A second significant point about Madame Lebrun's admission is made near the end of her account where she writes: "I gave as my reception piece Peace Bringing Back Abundance" (Plate 24.1, 1783-4). Recall that the Academy's proceedings record no reception piece, no rank. Yet this painting was, in fact, widely known as her morceau de reception. It is listed in the Salon livret and discussed throughout the Salon literature as such. Was this work the dangerous substitute, the proffering and approval of which some academic official erased? Is this the painting that is covered over, surchargee de ratures? And if it is, what larger story does the effacing conceal? Here is what I imagine it to be:

Madame Lebrun is both gifted and ambitious. The daughter of a guild painter and a hairdresser, she has become not only the court artist to Marie Antoinette, but an intimate of the noble and the accomplished.
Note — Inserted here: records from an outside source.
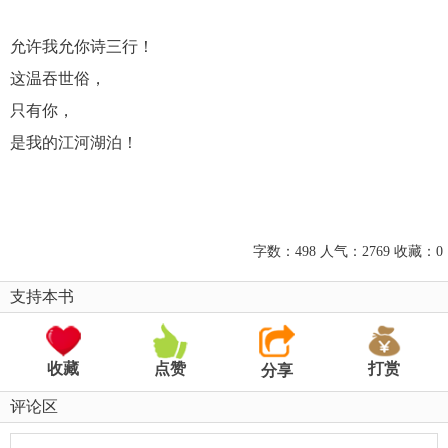
允许我允你诗三行！
这温吞世俗，
只有你，
是我的江河湖泊！
字数：498 人气：2769 收藏：0
支持本书
收藏
点赞
打赏
分享
评论区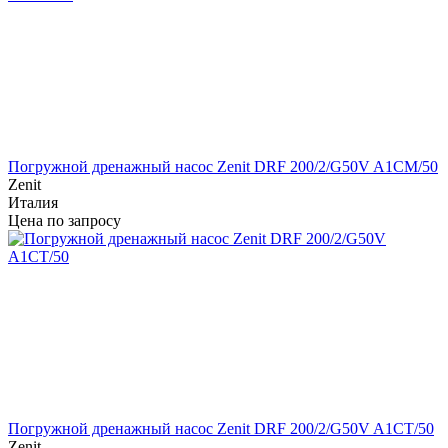
Погружной дренажный насос Zenit DRF 200/2/G50V A1CM/50
Zenit
Италия
Цена по запросу
Погружной дренажный насос Zenit DRF 200/2/G50V A1CT/50
Zenit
Through talent, achievement, hard work, and personal assets (beauty, grace, a lively mind) she has erljoyed considerable social mobility and has developed great self-confidence. Anticipating that the Academy doors will be opened to her, she sets out to demonstrate that she is not a mere portraitist. She plans to enter herself as a history painter, as an artist of the highest rank, the rank closed to women. (And perhaps she also plots a little revenge on her detractors.) On May 31 she sits through the Academy meeting where an entire scenario has been staged. She notices - perhaps with satisfaction, perhaps with rancor - that her enemy Pierre has chosen to absent himself from the proceedings. The corporate body accepts her by order and in pointed contrast elects Madame Guiard and chooses her reception piece(s) from among the portraits she has brought. Madame Lebrun is asked to bring her work to the next meeting. She has expected the request and on June 3 she presents to the academicians the allegory «Peace Bringing Back Abundance." Allegory, she knows, falls into the category of history painting. Seeing the work some faces set into stony grimaces, for given the protection of the queen and the order of the king, and given that they have already admitted the painter, the academicians are in no position to rifuse her work. The beautiful Madame Lebrun is laughing.